Request = Repeat the text in the data below word for word and line for line, leaving the pictures out of your answer.

Exercise data =
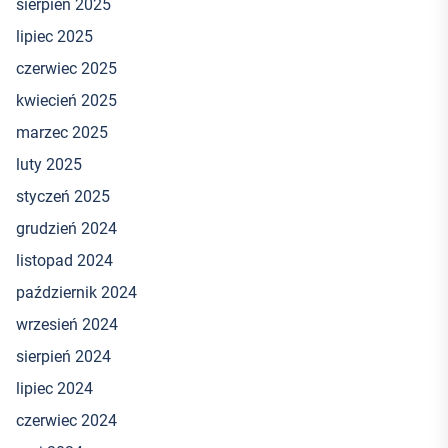
sierpień 2025
lipiec 2025
czerwiec 2025
kwiecień 2025
marzec 2025
luty 2025
styczeń 2025
grudzień 2024
listopad 2024
październik 2024
wrzesień 2024
sierpień 2024
lipiec 2024
czerwiec 2024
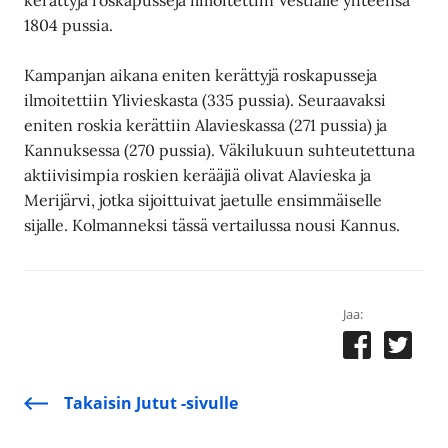
1804 pussia.
Kampanjan aikana eniten kerättyjä roskapusseja
ilmoitettiin Ylivieskasta (335 pussia). Seuraavaksi
eniten roskia kerättiin Alavieskassa (271 pussia) ja
Kannuksessa (270 pussia). Väkilukuun suhteutettuna
aktiivisimpia roskien kerääjiä olivat Alavieska ja
Merijärvi, jotka sijoittuivat jaetulle ensimmäiselle
sijalle. Kolmanneksi tässä vertailussa nousi Kannus.
Jaa:
Takaisin Jutut -sivulle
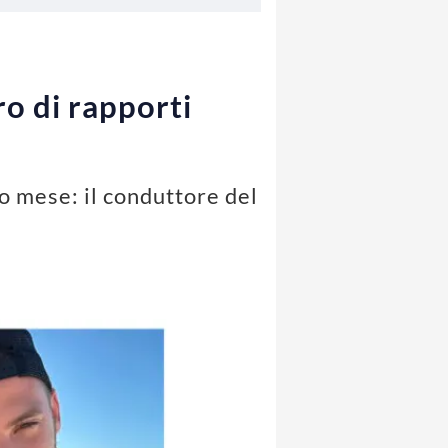
o di rapporti
o mese: il conduttore del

Response area =
sierpień 2025
lipiec 2025
czerwiec 2025
kwiecień 2025
marzec 2025
luty 2025
styczeń 2025
grudzień 2024
listopad 2024
październik 2024
wrzesień 2024
sierpień 2024
lipiec 2024
czerwiec 2024
1804 pussia.
Kampanjan aikana eniten kerättyjä roskapusseja
ilmoitettiin Ylivieskasta (335 pussia). Seuraavaksi
eniten roskia kerättiin Alavieskassa (271 pussia) ja
Kannuksessa (270 pussia). Väkilukuun suhteutettuna
aktiivisimpia roskien kerääjiä olivat Alavieska ja
Merijärvi, jotka sijoittuivat jaetulle ensimmäiselle
sijalle. Kolmanneksi tässä vertailussa nousi Kannus.
Jaa:
Takaisin Jutut -sivulle
o di rapporti
o mese: il conduttore del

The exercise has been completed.